[Human pose images with coordinates]
·····
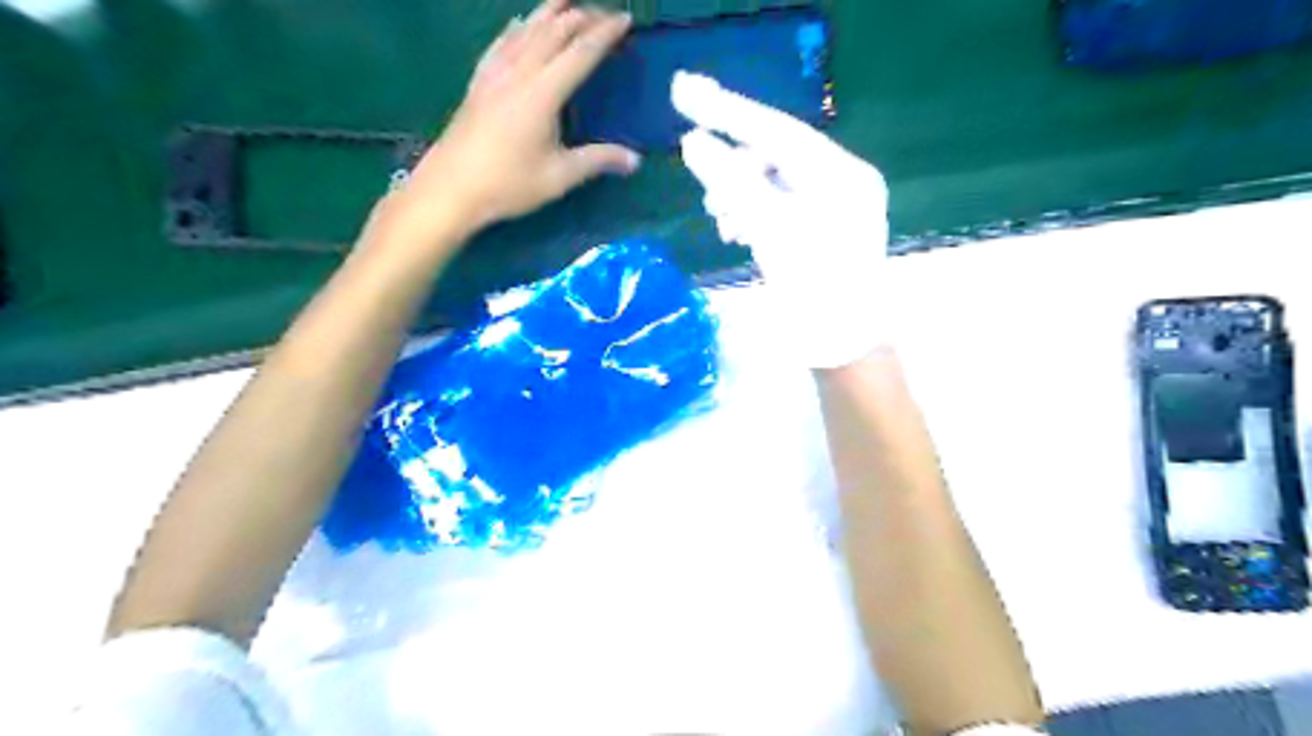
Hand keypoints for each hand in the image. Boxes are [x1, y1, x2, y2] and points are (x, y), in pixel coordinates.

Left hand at [384, 0, 643, 244]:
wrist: (451, 188)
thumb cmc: (508, 184)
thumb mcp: (559, 177)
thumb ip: (597, 161)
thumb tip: (635, 160)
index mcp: (542, 93)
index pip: (580, 53)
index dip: (605, 34)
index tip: (625, 20)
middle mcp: (519, 72)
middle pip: (554, 31)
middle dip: (582, 16)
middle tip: (605, 14)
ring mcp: (494, 73)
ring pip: (526, 29)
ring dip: (551, 13)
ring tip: (568, 2)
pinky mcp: (479, 81)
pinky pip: (502, 42)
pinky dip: (518, 27)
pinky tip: (520, 23)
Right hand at [670, 70, 884, 366]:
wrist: (841, 347)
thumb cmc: (812, 290)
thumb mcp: (769, 231)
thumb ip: (732, 183)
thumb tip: (694, 142)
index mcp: (842, 175)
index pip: (778, 131)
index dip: (729, 112)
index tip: (685, 92)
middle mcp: (843, 183)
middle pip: (777, 156)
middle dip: (735, 170)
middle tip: (706, 191)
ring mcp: (835, 208)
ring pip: (774, 184)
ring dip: (741, 196)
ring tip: (722, 222)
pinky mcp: (823, 231)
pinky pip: (780, 207)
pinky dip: (754, 214)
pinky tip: (736, 232)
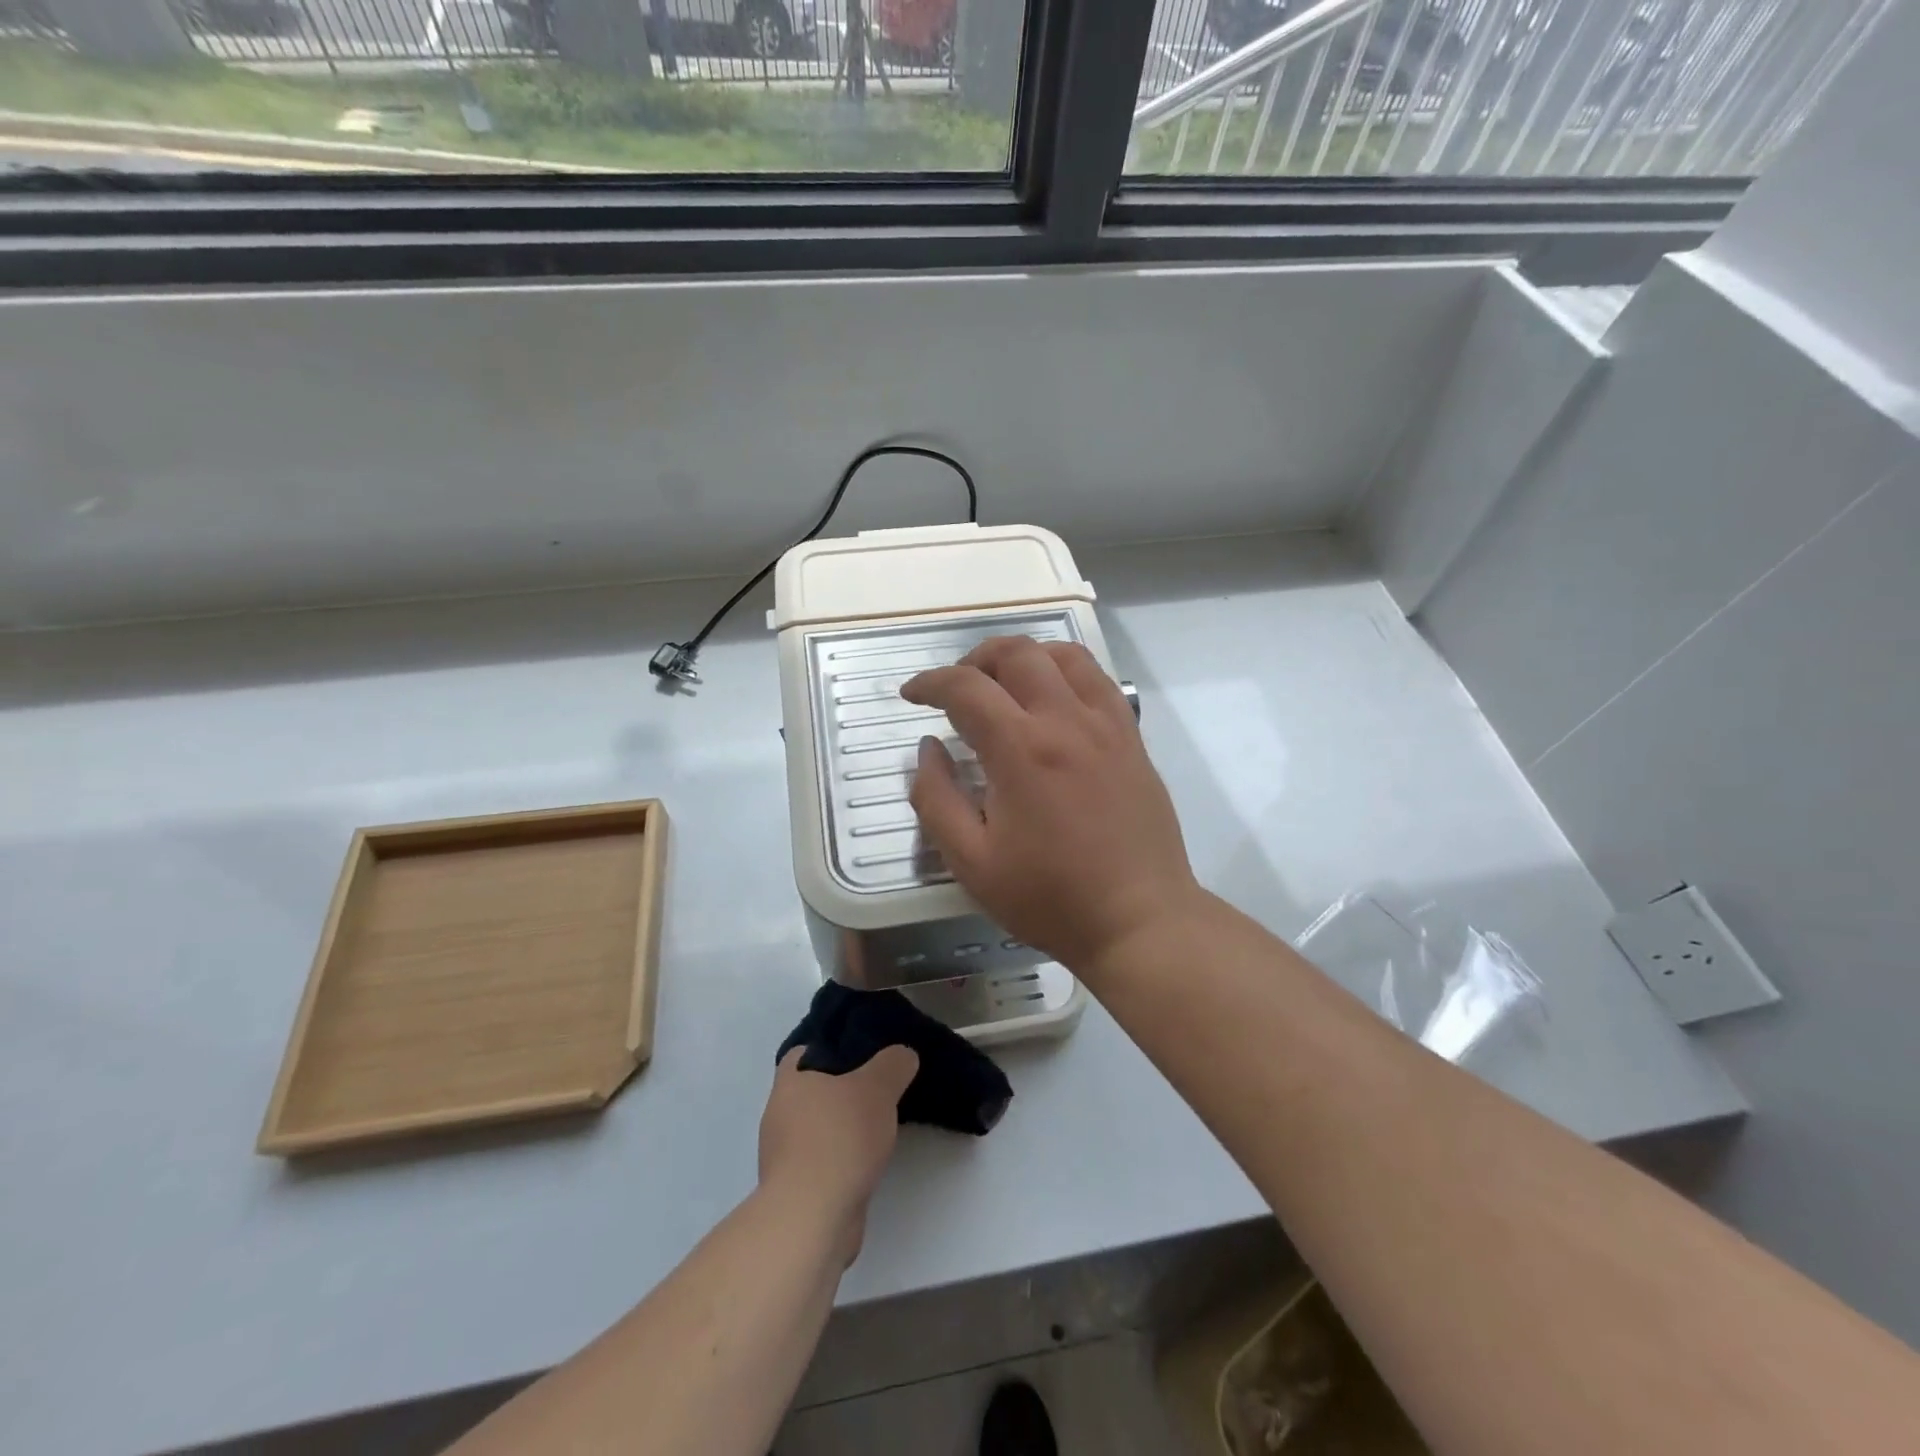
·····
Task requirements:
From the line that includes "middle dip: (735, 170)" on down to the last line of the entries above, set down each line exactly, leaving out the pictures.

Solution to this exercise:
middle dip: (735, 170)
middle tip: (706, 191)
ring mcp: (835, 208)
ring pip: (774, 184)
ring dip: (741, 196)
ring tip: (722, 222)
pinky mcp: (823, 231)
pinky pip: (780, 207)
pinky dip: (754, 214)
pinky tip: (736, 232)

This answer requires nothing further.